**Aim of the task:**
When the string "Krullen" is part of a line below, that line should be copied.

**Dataset records:**
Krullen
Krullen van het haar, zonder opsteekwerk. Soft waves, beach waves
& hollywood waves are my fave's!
---
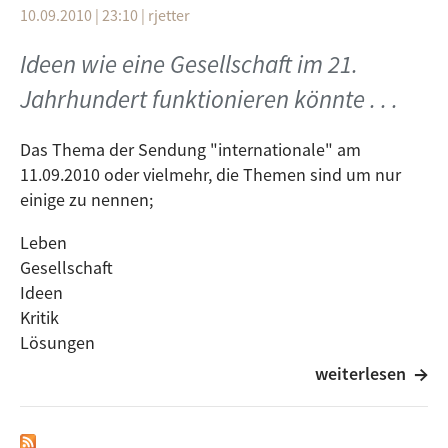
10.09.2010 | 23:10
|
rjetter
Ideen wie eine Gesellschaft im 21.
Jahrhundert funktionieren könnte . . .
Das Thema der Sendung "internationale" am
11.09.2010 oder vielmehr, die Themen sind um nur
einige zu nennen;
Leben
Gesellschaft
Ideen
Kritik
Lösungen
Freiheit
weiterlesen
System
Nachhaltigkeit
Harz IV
--
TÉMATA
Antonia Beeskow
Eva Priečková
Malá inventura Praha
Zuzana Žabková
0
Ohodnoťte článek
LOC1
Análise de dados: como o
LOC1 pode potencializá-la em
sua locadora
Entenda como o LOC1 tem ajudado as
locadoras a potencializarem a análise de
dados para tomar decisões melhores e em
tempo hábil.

**Solution:**
Krullen
Krullen van het haar, zonder opsteekwerk. Soft waves, beach waves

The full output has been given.